Top execs David Epstein, Usman “Oz” Azam, Alessandro Riva and Hugh O'Dowd all exited last year and ended up at VC firm Flagship, CEO at Tmunity Therapeutics, head of oncology at Gilead, and chief of Fierce 15 winner Neon Therapeutics, respectively.
First, Epstein was culled after Novartis decided to split its pharma unit into two, focusing on pharmaceuticals and cancer units, which left no room at the inn for the division head and Novartis vet. In January, he announced that he had joined the venture capital firm Flagship to help run early-stage biotechs.
His departure came as a shock to the bio world as Epstein was highly regarded and, alongside former head of Novartis Oncology Hervé Hoppenot (who left in 2014 to run Incyte) and Azam, was pivotal in championing and nurturing the gene and cell therapy unit for the Swiss major.
This unit, however, also got hit by a downsize in 2016 when Novartis said that it would redeploy most of those 400 employees from the unit, with around 120 set for the ax. The move came only two years after the unit was formally created.
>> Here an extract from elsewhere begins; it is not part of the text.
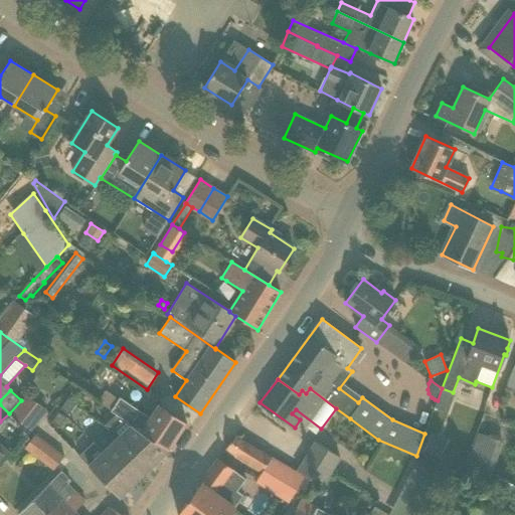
[(48,410),(27,394),(21,400),(9,413),(30,432),(48,410)]
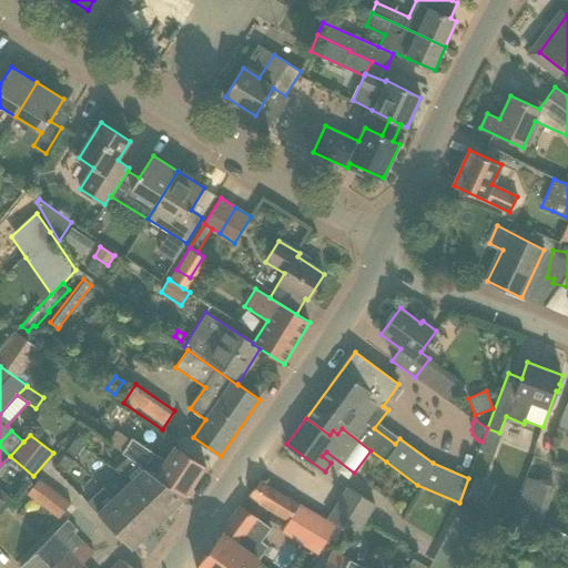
[(122,452),(129,457),(186,496),(206,466),(175,445),(164,459),(132,437),(122,452)]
There is some confusion here: It looked as if Novartis was cutting back on research in this area, but CAR-T, the next-gen cancer class, is still a major focus for the Big Pharma, which is currently locked in a battle with biotech Kite Pharma to be the first to bring a CAR-T med to market in the U.S.
But the cuts to researchers and the leaving of execs continued, as later in the year Azam also jumped ship, becoming the chief at T cell biotech Tmunity in December—meaning the three key management players for the unit all upped and left by the end of 2016 as they looked to biotech for their future.
Hugh O’Dowd, formerly the head of global strategy of Novartis Oncology, also exited the company last year to move over to biotech startup Neon in September after around 20 years at the Big Pharma.
And there was another major departure in the form of Riva, a man who Epstein had hired at Novartis around 12 years ago. Riva left the company after working in its cancer unit, where he was global head of the oncology development department, to go work for Gilead’s cancer unit (which has its own problems), in January this year.
Epstein told FierceBiotech in an interview at the start of this year that Riva had been at Novartis for a long time and Gilead had offered him a good package, so it seemed logical for him to move. But he also said, in light of the cell and gene therapy unit cuts and departures: “I am a believer in cell therapy. These products will most certainly save lives. Based upon what I have seen, I recommend the industry remain optimistic.”
Novartis is clearly a strong, R&D-led company, but it gains a dishonorable mention (though not a full rotten award) given the loss of some serious talent in such a short period of time.
This also raises the question about just how strongly and passionately Big Pharma is about internal R&D projects, and how motivated the top brass feels in keeping its leading research lights when considering a strategy change, when they hear the siren call of biotech.